Cole Gray, Midland baseball: Chosen as the co-GPAC player of the year. He led the league with a .411 batting average and set a program single-season record with 88 hits. Gray finished in the top four all-time in eight offensive categories for his career at Midland. He helped lead Midland to the GPAC postseason championship and a pair of wins at nationals, a program first.

Past winners

2016: Kale Wolken, Doane

2015: Cole Manhart, UNK

2014: Glen Clinton, Chadron State

2013: Raufeon Stots, UNK

2012: Anthony Dunn, Doane

2011: BJ Lawrence, Doane

2010: Silas Fluellen, Wayne State

2009: Joe McLain, Chadron State

2008: Tervel Dlagnev, UNK

2007: Danny Woodhead, Chadron State

2006: Richie Ross, UNK

2005: Les Sigman, UNO

2004: Whit Smith, Midland Lutheran

2003: Nick Svehla, UNK

2002: Matt Strand, Chadron State

2001: Brady Borner, Wayne State

2000: Casey Beran, Chadron State

1999: Ed Thompson, UNO

1998: Chris Allen, Midland

1997: Curtis Hawkins, Doane

1996: Chris Dahl, Doane

1995: Byron Chamberlain, Wayne State

1994: Brad Ottis, Wayne State

1993: Brian Nielsen, UNK

1992: Tim Stutheit, Bellevue

1991: Nate Bradley, Peru State

1990: Gene Brooks, Concordia

1989: Don Beebe, Chadron State

1988: Lori Briscoe, Midland

1987: Beth Stuart, Kearney State

1986: Dana Janssen, Neb. Wesleyan

1985: Dana Janssen, Neb. Wesleyan

1984: Steve Bartek, Doane

1983: Kari Kramme, Midland

1982: Kregg Einspahr, Concordia

1981: Alvin Holder, Peru State

1980: Tim Higgins, Kearney State

1979: Brad Fults, Chadron State

1978: Paul Bergman, Hastings

1977: Rick Cotton, Doane

1976: Mike Riedmann, Wayne State

1975: Tom Kropp, Kearney State

1974: Fletcher Lewis, SE-Fairbury

1973: Kurt Nielsen, Neb.
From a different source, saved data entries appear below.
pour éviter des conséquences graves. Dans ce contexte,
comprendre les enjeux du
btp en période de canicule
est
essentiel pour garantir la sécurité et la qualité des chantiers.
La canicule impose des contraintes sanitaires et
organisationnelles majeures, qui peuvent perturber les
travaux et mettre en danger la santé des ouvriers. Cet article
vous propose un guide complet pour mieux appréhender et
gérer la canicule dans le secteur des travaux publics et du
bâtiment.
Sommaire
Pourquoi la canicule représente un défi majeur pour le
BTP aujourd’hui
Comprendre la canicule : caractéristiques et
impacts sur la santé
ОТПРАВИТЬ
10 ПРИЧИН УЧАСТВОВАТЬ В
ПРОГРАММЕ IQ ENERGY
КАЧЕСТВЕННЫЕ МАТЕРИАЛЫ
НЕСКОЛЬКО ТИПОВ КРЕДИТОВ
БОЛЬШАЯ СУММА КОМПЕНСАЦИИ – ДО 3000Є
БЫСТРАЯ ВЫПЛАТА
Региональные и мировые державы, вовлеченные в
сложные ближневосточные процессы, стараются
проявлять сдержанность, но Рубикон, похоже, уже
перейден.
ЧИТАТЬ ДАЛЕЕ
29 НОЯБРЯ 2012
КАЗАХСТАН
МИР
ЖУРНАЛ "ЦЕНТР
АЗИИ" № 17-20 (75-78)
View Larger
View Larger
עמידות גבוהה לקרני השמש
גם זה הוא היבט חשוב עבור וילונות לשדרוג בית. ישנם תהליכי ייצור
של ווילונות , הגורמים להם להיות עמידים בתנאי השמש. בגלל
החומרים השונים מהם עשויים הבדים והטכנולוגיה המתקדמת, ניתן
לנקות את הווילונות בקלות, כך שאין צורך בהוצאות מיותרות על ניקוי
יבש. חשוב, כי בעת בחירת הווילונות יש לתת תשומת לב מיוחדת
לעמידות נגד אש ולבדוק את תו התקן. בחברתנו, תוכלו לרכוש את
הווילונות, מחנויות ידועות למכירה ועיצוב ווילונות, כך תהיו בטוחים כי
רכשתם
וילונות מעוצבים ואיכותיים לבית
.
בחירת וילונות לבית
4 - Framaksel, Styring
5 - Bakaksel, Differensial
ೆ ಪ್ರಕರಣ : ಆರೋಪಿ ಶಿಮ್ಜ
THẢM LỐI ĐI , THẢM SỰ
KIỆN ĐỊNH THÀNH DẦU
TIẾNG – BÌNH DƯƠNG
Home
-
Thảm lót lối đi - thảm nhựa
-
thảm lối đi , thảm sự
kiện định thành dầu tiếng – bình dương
Wesleyan

1972: Ken Monroe, Wayne State

1971: Mel Washington, UNO

1970: Larry Green, Doane

1969: Rich Osentowski, Kearney State

1968: Marlin Briscoe, Omaha U.

1967: Fred Davis, Doane

1966: Dwight Tietjen, Neb. Wesleyan

1965: Dean deBuhr, Wayne State

1964: Bryce Olson, Dana

1963: Roger Sayers, Omaha U.

1962: Bob Frieze, Midland

1961: Marvin Teel, McCook

1960: Larry Snell, Kearney State

1959: Tom Osborne, Hastings

1958: Doug Gibson, Peru State

1957: Elmer Trail, McCook

1956: Ron Donahue, Midland

1955: Chuck Stickels, Hastings

1954: Neil Moore, Dana

1953: Bill Becher, Hastings

1952: Don Kane, Wayne State

Note: The award was separated for males and females beginning in 1989.